The research focuses on a specific microRNA whose levels were found to decrease as a result of ALS-causing muscular mutations. The study highlights, for the first time, the importance of toxic muscle-secreting molecules in the pathology of ALS.
The study was led by Dr. Eran Perlson of the Department of Physiology and Pharmacology at TAU’s Sackler Faculty of Medicine and conducted by TAU doctoral students Roy Maimon and Ariel Ionescu, in collaboration with Dr. Oded Behar of Hadassah Medical Center in Jerusalem.
“While we are not claiming we have found the cure for ALS, we have certainly moved the field forward,” Dr. Perlson said.
Solving a mystery
Researchers have been hard-pressed to understand the specific underlying mechanisms of ALS. Some have focused their efforts on the metabolism of microRNAs (miRs), small molecules that regulate the translation of proteins and play an important role in many other cellular processes.
Recent work has demonstrated that the alteration of miRs is involved in many neurodegenerative diseases, including ALS. The TAU study identifies a new mechanism related to ALS pathology, in which the muscle secretes toxic molecules that kill axons and neuromuscular junctions and by that leads to muscle atrophy. It also found reduced levels of one specific miR — miR-126-5p — in ALS models, which cause elevations in the toxic molecules, such as the axon-destabilizing type-3 Semaphorins and their co-receptor Neuropilins.
According to Dr. Perlson and his team, this new miR could one day be harnessed to treat ALS patients.
From microchips to mice
“We demonstrated in lab work and on mouse models that we can successfully ameliorate ALS symptoms using this miR as a potential drug,” Dr. Perlson said. “We further demonstrated that muscle tissue — not only motor neurons — are undoubtedly involved in the progression of ALS. This point is particularly important, as it contradicts other theories in the field.”

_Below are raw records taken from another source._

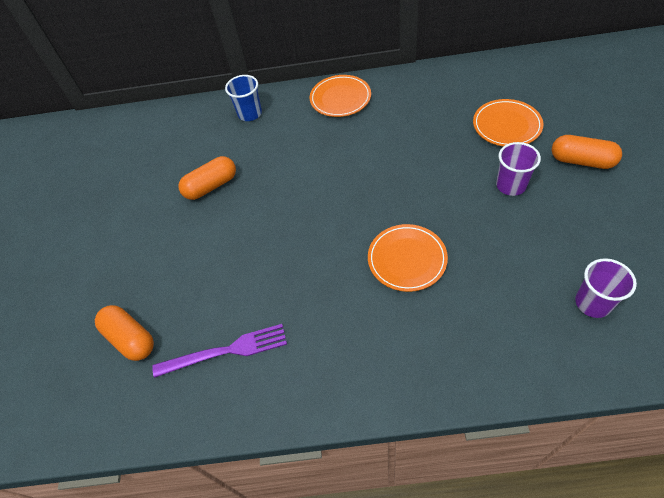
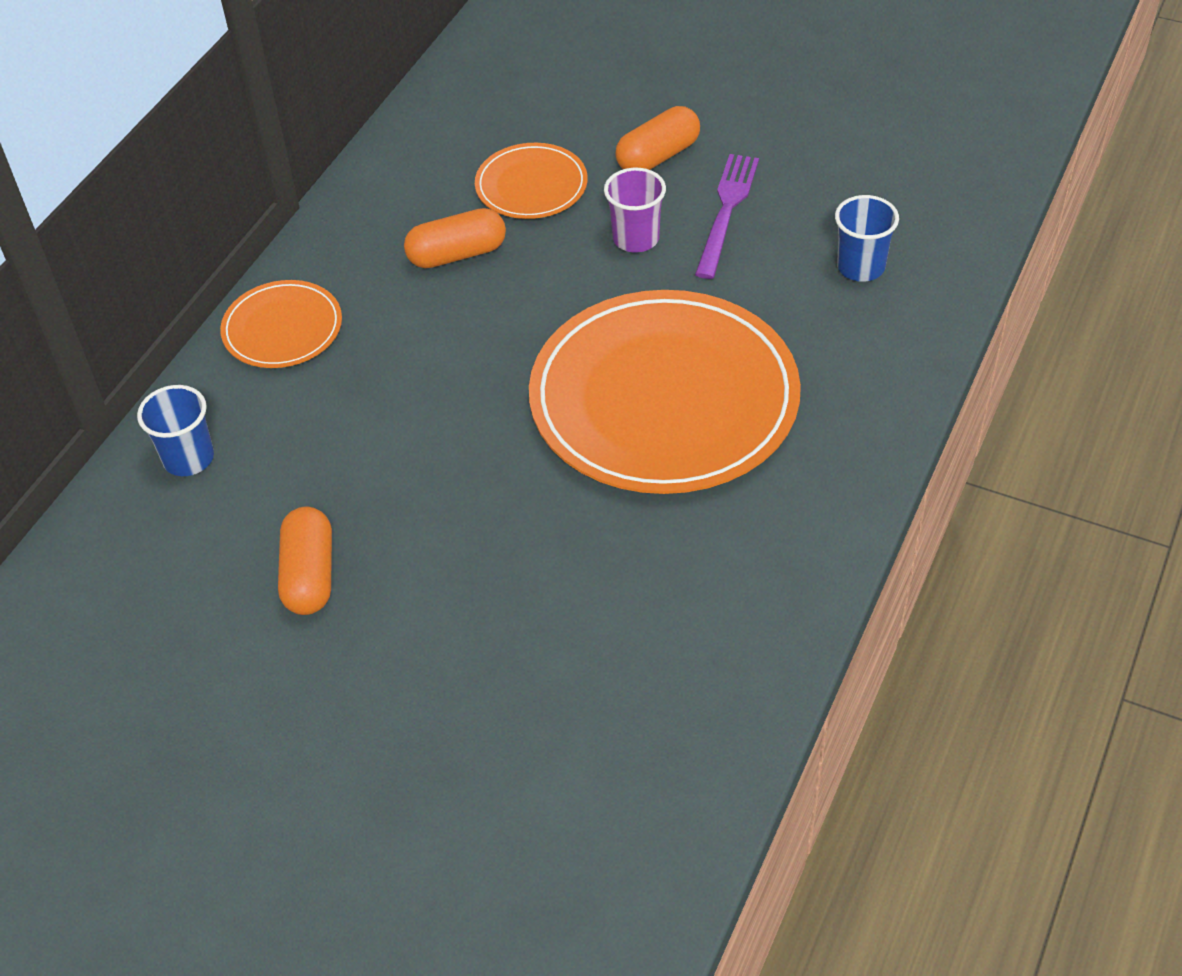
camera: 65 degrees left, 5 degrees down
(130, 338) = (536, 791): orange capsule -> orange capsule (457, 254)
(225, 351) = (654, 668): purple fork -> purple fork (726, 211)
(407, 259) = (664, 399): orange plate -> orange plate, size x2.12
(592, 303) = (860, 267): purple cup -> blue cup

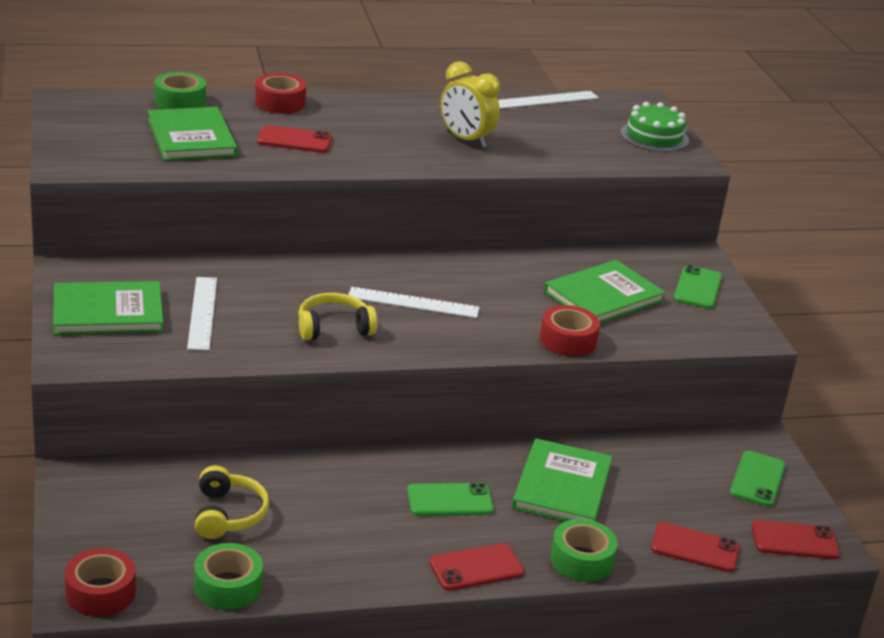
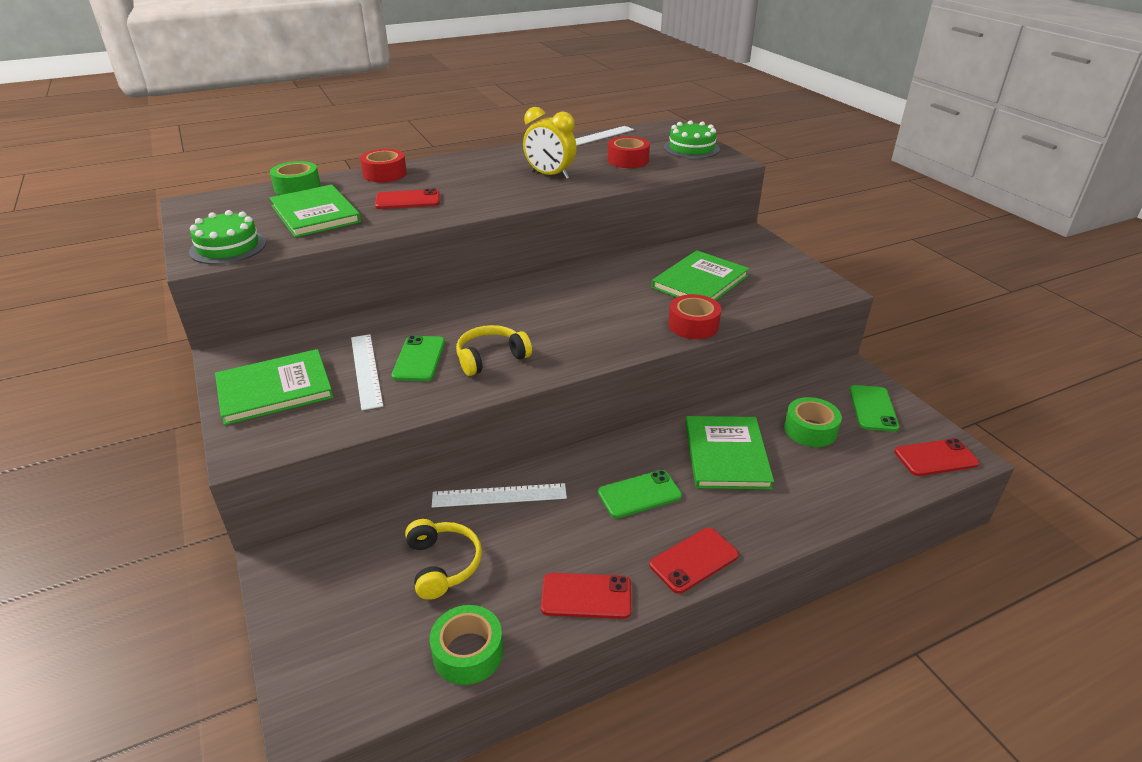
camera: 10 degrees left, 5 degrees up
(94, 158) = (228, 247): none -> green cake
(100, 592) = (336, 701): red tape -> red tape (628, 160)
(413, 303) = (550, 320): white ruler -> white ruler (499, 495)
(581, 560) = (779, 525): green tape -> green tape (810, 430)
(695, 548) = (864, 487): red phone -> red phone (586, 596)
(697, 288) = (766, 260): green phone -> green phone (419, 359)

Dr. Perlson and his team worked on primary motor neuron and muscle tissue samples grown in silicon microchips to model the human motor unit. They discovered that genetic manipulation of the novel miRNA significantly slowed the neuron degeneration process.
The team subsequently harnessed transgenic ALS mouse models, injecting these with a virus carrying the novel miR126-5p, and found that the mice had recovered significantly. Muscle atrophy, neuromuscular function and ability to walk, all basic features of the disease, showed significant improvement.
“We found that the specific overexpression of miR126-5p was beneficial for both axon degeneration and NMJ disruption in vivo in ALS mice models,” Dr. Perlson said. “We were able to pinpoint the fact that alterations in miR126-5p facilitate motor neuron degeneration.”
The team next plans to conduct a comprehensive study involving other, nonmuscular tissues that are damaged by ALS. “We hope that our new knowledge will be used as a base for future drug development for ALS patients,” Dr. Perlson said. “Not only is the specific miR important here; the approach is also extremely important. Sometimes a nonconventional treatment is the right course of treatment.”
The study is published in the Journal of Neuroscience.